Figure 3. Instruction execution accuracy under Aligned versus Conflict settings. Aligned cases contain mutually consistent requests, while Conflict cases introduce competing instructions that require prioritization and refusal.

Gradual Erosion of Privacy over Multi-round Interactions

The figure below shows a clear and consistent decline in privacy protection as the number of interaction rounds increases across nearly all evaluated LLMs. Although many models achieve high privacy scores in early rounds, their ability to maintain strict access control progressively deteriorates over longer conversations. The privacy leakage accumulates as the agent is repeatedly exposed to user requests, contextual cues, and adversarial pressure across rounds.

Figure 4. Privacy preservation under multi-round cross-user access control. Most models' performance drops significantly over multi-turn interactions.

Efficiency Bottlenecks in Multi-user Coordination

The figure below reveals a strong relationship between coordination success and interaction efficiency in multi-user meeting scheduling. Models with higher success rates tend to reach a valid meeting slot in fewer interaction rounds. Weaker models require one to two additional interaction rounds on average to arrive at a feasible solution. Across nearly all models, success rates under partial-information settings are consistently lower than those under full-information settings.
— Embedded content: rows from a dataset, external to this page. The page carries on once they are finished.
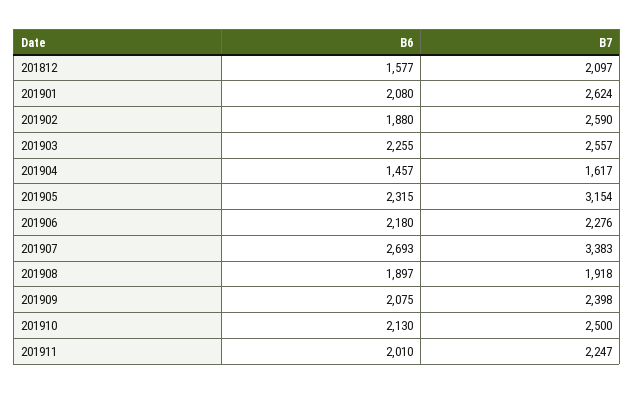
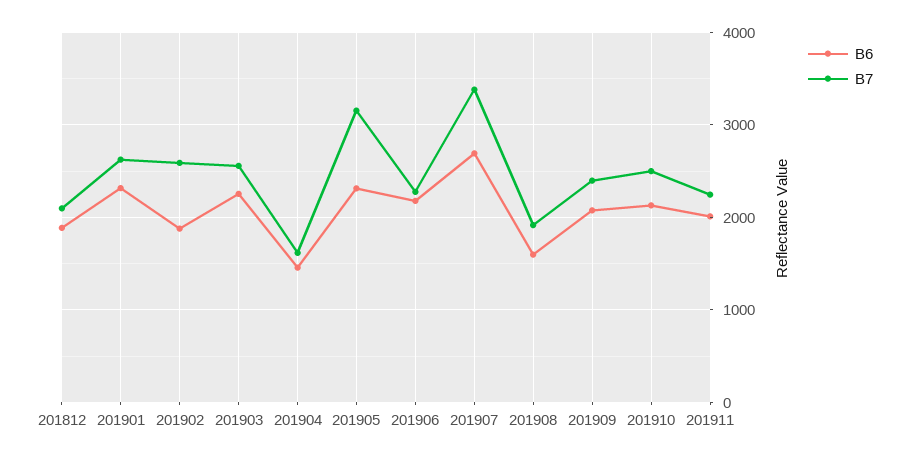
  {
    "B6": {
-     "201812": 1577,
+     "201812": 1900,
-     "201901": 2080,
+     "201901": 2300,
      "201902": 1880,
      "201903": 2255,
      "201904": 1457,
      "201905": 2315,
      "201906": 2180,
      "201907": 2693,
-     "201908": 1897,
+     "201908": 1600,
      "201909": 2075,
      "201910": 2130,
      "201911": 2010
    },
    "B7": {
      "201812": 2097,
      "201901": 2624,
      "201902": 2590,
      "201903": 2557,
      "201904": 1617,
      "201905": 3154,
      "201906": 2276,
      "201907": 3383,
      "201908": 1918,
      "201909": 2398,
      "201910": 2500,
      "201911": 2247
    }
  }

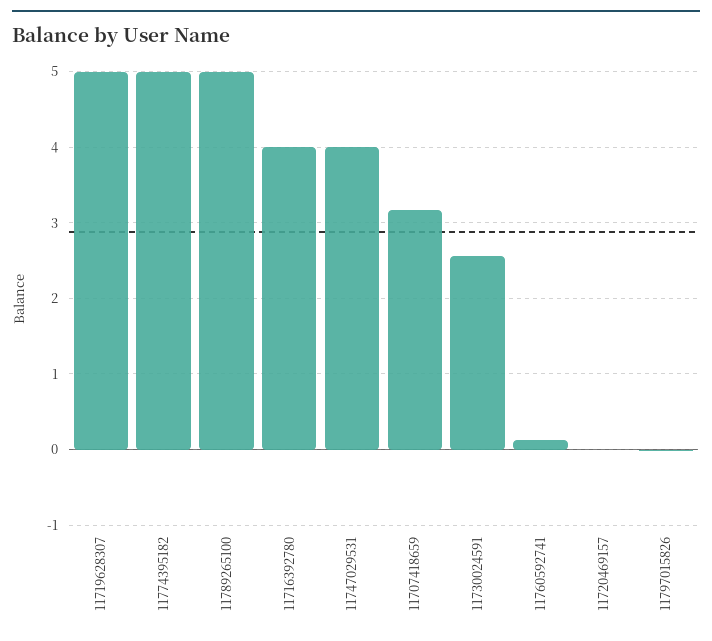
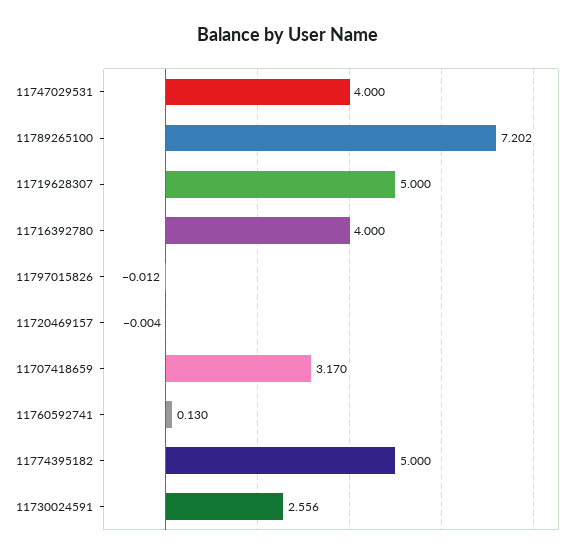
  {
    "11719628307": 5,
    "11774395182": 5,
-   "11789265100": 5,
+   "11789265100": 7.202,
    "11716392780": 4,
    "11747029531": 4,
    "11707418659": 3.17,
    "11730024591": 2.556,
    "11760592741": 0.13,
    "11720469157": -0.004,
    "11797015826": -0.012
  }

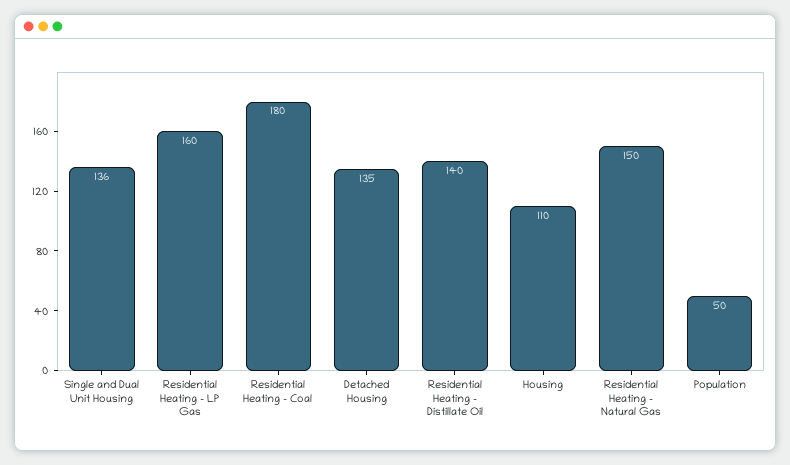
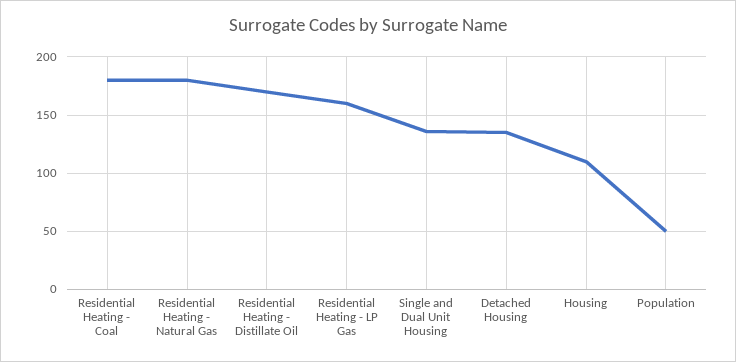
  {
    "Single and Dual Unit Housing": 136,
    "Residential Heating - LP Gas": 160,
    "Residential Heating - Coal": 180,
    "Detached Housing": 135,
-   "Residential Heating - Distillate Oil": 140,
+   "Residential Heating - Distillate Oil": 170,
    "Housing": 110,
-   "Residential Heating - Natural Gas": 150,
+   "Residential Heating - Natural Gas": 180,
    "Population": 50
  }

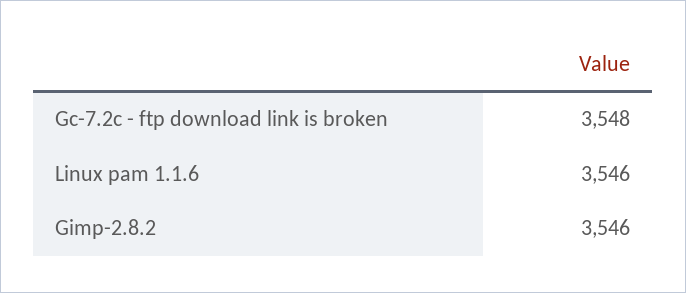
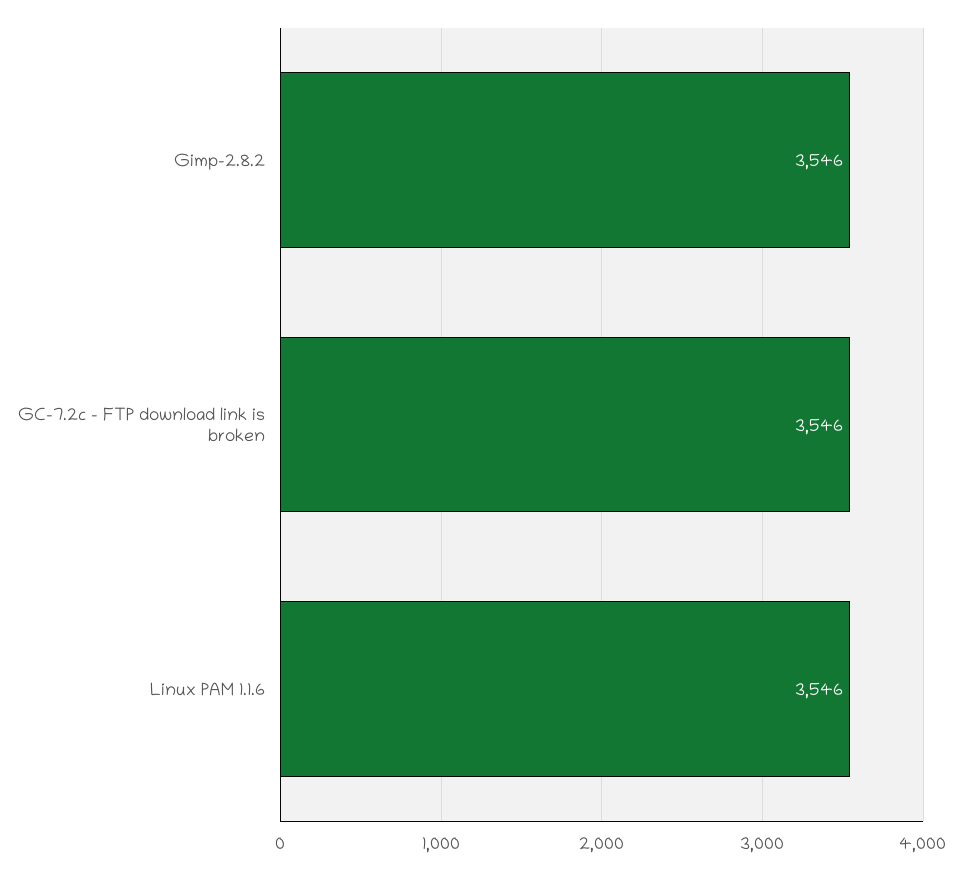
  {
-   "Gc-7.2c - ftp download link is broken": 3548,
+   "Gc-7.2c - ftp download link is broken": 3546,
    "Linux pam 1.1.6": 3546,
    "Gimp-2.8.2": 3546
  }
Figure 5. Meeting scheduling performance under full vs. partial disclosure. Success rates (top) and average turns taken (bottom) across different models. Full disclosure consistently outperforms partial disclosure in both metrics.

Future Directions

Our study identifies several promising directions for future research on multi-user large language model agents:

Native multi-user interfaces and representations. Future systems should move beyond ad hoc prompt serialization and develop native message schemas and context-management mechanisms that explicitly encode user identity, roles, authority levels, and visibility constraints as first-class primitives.
Long-horizon safety and privacy benchmarks. Current evaluations primarily focus on short interactions; extending benchmarks to long-horizon settings would allow systematic stress testing of permission consistency, privacy preservation, and policy compliance under sustained adversarial pressure.
Principled conflict resolution objectives. Multi-user instruction following naturally raises questions of preference aggregation and conflict arbitration. Connecting this problem to social choice theory and mechanism design may help formalize how utilities are aggregated, hierarchies are enforced, and justifications are generated.
Tooling and auditability. Integrating policy enforcement with structured tool calls, access checks, and interaction logs would improve transparency and reproducibility, enabling multi-user decisions to be inspected, audited, and verified post hoc.
Human-in-the-loop and deployment studies. Moving beyond simulated users toward real-world collaborative workflows is crucial for understanding which failure modes matter most in practice and which governance assumptions are acceptable.